5 entry daha
  • divan şiiri için lirik sıfatını kullanmak hiç de doğru olmaz. evinin minderine bağdaş kurmuş, "ah eylediğim serv'i hiramanın içindir - kan ağladım gonce-i handanın içindir" diye yazan fuzuli'yi aşık sanmak yanlıştır.
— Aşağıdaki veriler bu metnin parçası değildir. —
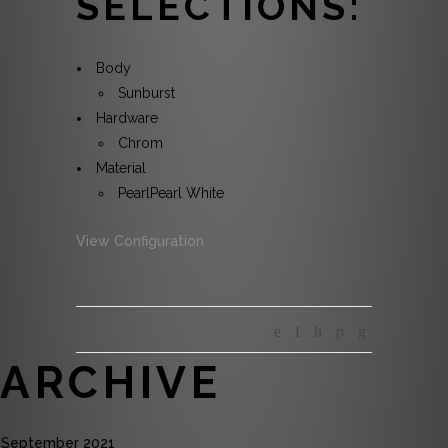
SELECTIONS:
Body
Sunburst
Hardware
Chrom
Material
Pearl
Pearl White
View Configuration
ARCHIVE
September 2021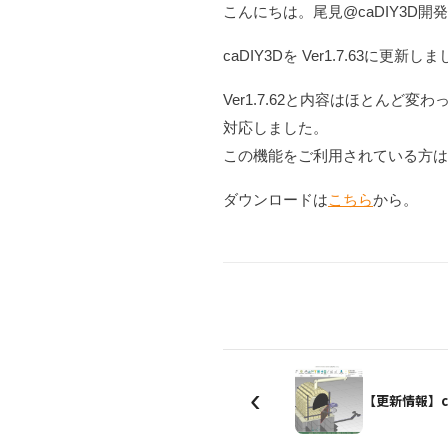
こんにちは。尾見@caDIY3D開
caDIY3Dを Ver1.7.63に更新し
Ver1.7.62と内容はほとんど
対応しました。
この機能をご利用されている方
ダウンロードは
こちら
から。
‹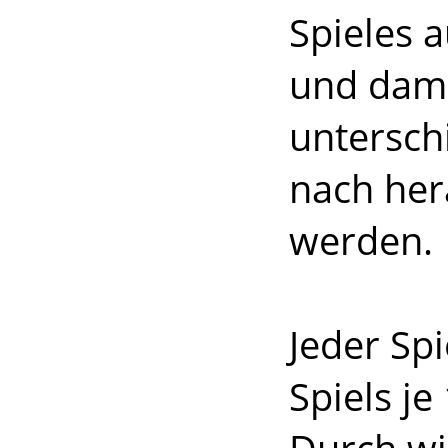
Spieles 
und damit
untersch
nach he
werden.
Jeder Spi
Spiels je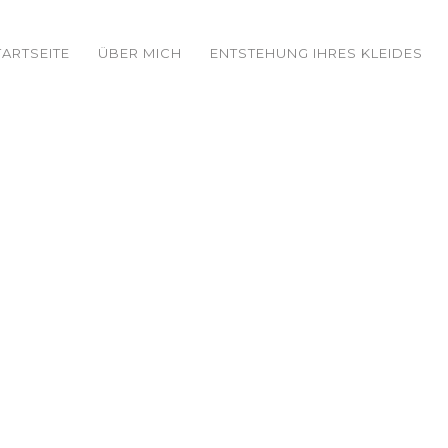
TARTSEITE
ÜBER MICH
ENTSTEHUNG IHRES KLEIDES
Katharina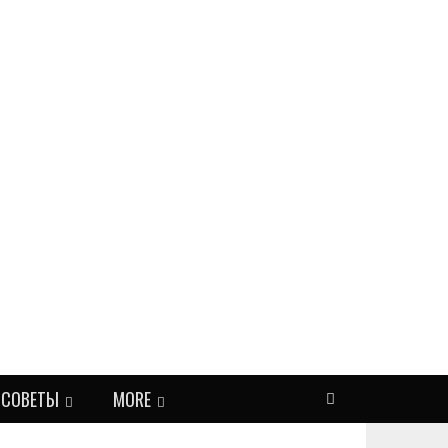
СОВЕТЫ
MORE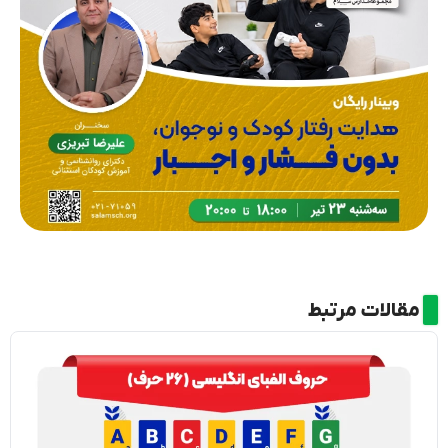
مقالات مرتبط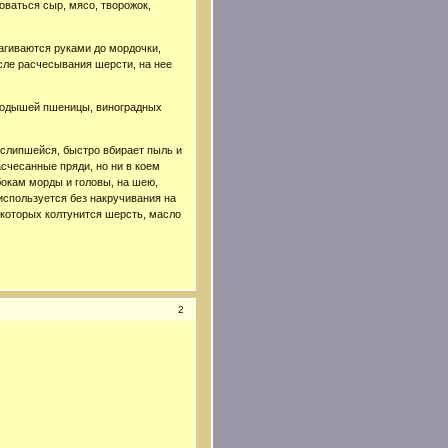
оваться сыр, мясо, творожок,
агиваются руками до мордочки,
сле расчесывания шерсти, на нее
родышей пшеницы, виноградных
 слипшейся, быстро вбирает пыль и
счесанные пряди, но ни в коем
 бокам морды и головы, на шею,
 используется без накручивания на
у которых колтунится шерсть, масло
2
    gel gel beru ki savm ü salatın kazası var
    sensiz geçen zaman-ı hayatın kazası yok

    diyen nesimi'nin, bu çok güzel beyti bir mazmun uğruna yarattığı besbellidir. bu bir yana, dahası, divan şairlerinin toplumsal, ahlaki inançları, dünya görüşleri üstüne bir inceleme yazmak neredeyse olanaksızdır. o kerte silmişlerdir kendilerini. bizde, şiirin içinde beliren şair tipi, tanzimat'tan sonra ortaya çıkar... ve sürer gider. abdulhak hamit'in eşi ölmüştür, tevfik fikret bir insanlık aşığıdır, mehmet akif ersoy bir dincidir. gerçi bu bilgilerin neye yaradığı da pek anlaşılmaz ama ortaya kendisini anlatan şairler çıkmıştır artık. günümüze doğru gelirken, bakarsınız, başka türlü kişiliklerin çizgileri belirir: yaşam sevgisi, avarelik, bütün insanları sevmek, yoksulluğu yüceltmek, paraya boş vermek gibi. ama bu çizgiler, tek tek şairlerin kişiliklerine bağlı özellikler değil, bir dönemin beğenileri olarak ortaya çıkar. böyle de olsa, şair bunlarla kendini bir etmekte, kendini anlatmaktadır. başka bir deyişle, artık şairin bol bol kendisi vardır şiirlerinde. bu yüzden de, bir şiirini beğenmemek, artık şairi, şairin kişiliğini, o kişiliği yapan değerleri beğenmemek anlamına gelir ki, bundan da kavga çıkar en azından.